Background
Like the title says, I have $196k in student loans from college. All loans have an identical interest rate of 6.8% through Nelnet. Loans are broken down as follows:
Loan A: Stafford Subsidized. Outstanding balance: $8.8k
Loan B: Stafford Unsubsidized: Outstanding Balance: $43k
Loan C: Direct Subsidized: Outstanding Balance: $8.8k
Loan D: Direct Unsubsidized: Outstanding Balance: $50.6k
Loan E: Stafford Subsidized: Outstanding Balance: $8.8k
Loan F: Stafford Unsubsidized: Outstanding Balance: $45.5k
Loan G: Direct Subsidized: Outstanding Balance: $8.8k
Loan H: Direct unsubsidized: Outstanding Balance: $22.2k
The short version is that I was talking with my mom about my plans for paying off my loans, and how I was trying to pay it off in 4-6 years (I get a raise in the next 6 months, which will allow me to pay between $3k-$3.5k/month towards these). My grandma offered to loan me $50k at a 3% interest rate to help reduce the overall interest I'll pay over time.
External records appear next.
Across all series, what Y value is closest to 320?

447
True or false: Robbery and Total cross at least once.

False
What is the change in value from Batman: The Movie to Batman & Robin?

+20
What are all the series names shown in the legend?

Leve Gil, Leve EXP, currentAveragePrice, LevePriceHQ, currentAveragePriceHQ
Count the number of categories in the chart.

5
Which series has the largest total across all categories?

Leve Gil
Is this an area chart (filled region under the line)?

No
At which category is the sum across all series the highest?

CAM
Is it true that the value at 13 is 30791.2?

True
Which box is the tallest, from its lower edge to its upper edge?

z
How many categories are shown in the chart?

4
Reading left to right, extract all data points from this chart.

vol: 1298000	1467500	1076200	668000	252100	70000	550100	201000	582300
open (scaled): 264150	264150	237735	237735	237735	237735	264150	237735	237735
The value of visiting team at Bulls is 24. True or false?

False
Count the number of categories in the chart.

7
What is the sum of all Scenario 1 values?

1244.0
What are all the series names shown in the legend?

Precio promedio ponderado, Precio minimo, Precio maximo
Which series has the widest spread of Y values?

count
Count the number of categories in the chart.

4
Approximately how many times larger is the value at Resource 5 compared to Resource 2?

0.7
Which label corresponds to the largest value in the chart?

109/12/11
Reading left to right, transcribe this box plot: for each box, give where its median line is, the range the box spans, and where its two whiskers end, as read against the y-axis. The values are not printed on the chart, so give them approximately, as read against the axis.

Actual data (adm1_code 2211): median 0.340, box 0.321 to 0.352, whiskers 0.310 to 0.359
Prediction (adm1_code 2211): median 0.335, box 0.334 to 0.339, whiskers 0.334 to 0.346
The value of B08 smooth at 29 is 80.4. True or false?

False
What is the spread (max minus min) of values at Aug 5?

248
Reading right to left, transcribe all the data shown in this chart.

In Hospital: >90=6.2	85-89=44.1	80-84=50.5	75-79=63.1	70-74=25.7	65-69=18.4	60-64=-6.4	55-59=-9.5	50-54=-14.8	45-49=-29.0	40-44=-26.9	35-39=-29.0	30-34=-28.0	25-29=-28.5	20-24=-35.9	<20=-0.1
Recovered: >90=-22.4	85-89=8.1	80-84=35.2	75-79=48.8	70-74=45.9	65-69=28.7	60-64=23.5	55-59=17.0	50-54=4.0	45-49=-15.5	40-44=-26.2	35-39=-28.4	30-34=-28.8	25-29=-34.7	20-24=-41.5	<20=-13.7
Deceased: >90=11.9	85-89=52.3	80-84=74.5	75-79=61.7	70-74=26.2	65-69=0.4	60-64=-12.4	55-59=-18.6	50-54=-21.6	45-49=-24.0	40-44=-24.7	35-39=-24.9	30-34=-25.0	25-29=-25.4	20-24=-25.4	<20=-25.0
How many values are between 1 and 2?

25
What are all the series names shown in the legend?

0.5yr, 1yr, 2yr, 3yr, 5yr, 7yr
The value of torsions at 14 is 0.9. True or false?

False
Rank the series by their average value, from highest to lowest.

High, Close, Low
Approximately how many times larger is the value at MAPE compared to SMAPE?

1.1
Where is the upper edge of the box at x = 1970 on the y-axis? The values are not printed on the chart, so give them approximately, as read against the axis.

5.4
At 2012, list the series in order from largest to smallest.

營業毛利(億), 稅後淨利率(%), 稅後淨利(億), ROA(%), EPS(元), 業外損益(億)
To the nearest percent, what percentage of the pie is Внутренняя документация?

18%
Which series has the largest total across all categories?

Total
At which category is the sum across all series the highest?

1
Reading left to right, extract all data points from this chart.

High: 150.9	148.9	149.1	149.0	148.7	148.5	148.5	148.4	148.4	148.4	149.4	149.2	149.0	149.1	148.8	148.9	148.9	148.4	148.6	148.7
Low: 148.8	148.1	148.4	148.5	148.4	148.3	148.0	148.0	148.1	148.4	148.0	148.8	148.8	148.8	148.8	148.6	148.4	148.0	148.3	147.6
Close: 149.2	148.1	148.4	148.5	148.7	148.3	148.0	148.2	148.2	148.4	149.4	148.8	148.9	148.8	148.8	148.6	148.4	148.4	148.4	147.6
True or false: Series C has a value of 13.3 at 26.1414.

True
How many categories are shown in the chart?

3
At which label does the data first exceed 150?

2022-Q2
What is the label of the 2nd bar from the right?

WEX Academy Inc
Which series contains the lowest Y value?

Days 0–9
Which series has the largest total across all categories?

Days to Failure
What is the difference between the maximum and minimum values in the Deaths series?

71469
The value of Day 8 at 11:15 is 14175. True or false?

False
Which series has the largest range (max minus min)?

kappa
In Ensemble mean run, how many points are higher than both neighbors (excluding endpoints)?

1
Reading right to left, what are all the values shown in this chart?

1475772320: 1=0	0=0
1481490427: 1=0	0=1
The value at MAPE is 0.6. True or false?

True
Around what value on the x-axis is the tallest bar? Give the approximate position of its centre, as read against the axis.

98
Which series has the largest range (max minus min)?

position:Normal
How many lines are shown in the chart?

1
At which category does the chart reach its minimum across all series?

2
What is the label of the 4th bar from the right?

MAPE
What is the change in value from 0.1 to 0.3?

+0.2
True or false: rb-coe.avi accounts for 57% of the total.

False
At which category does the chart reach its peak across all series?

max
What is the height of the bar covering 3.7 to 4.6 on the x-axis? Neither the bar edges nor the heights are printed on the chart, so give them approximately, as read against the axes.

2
Question I have the $50k sitting in my checking account at the moment. I know that if I just pay directly to nelnet it will be distributed across all my loans so that, roughly 25% of each will be paid off. However, what I don't understand is whether or not the type of loan (Stafford vs. Direct, Subsidized vs. Unsubsidized) makes any difference in terms of which I pay off. Do the larger debts benefit from being paid off faster here? Motivation isn't a particular issue here, the avalanche vs. snowball method doesn't really matter. I just can't find a clear answer about whether it makes any difference which of these I pay off rest.
tldr Don't know the difference between Stafford & Direct or between Subsidized and Unsubsidized once I'm in repayment. Can't determine if it matters mathematically which one I pay off.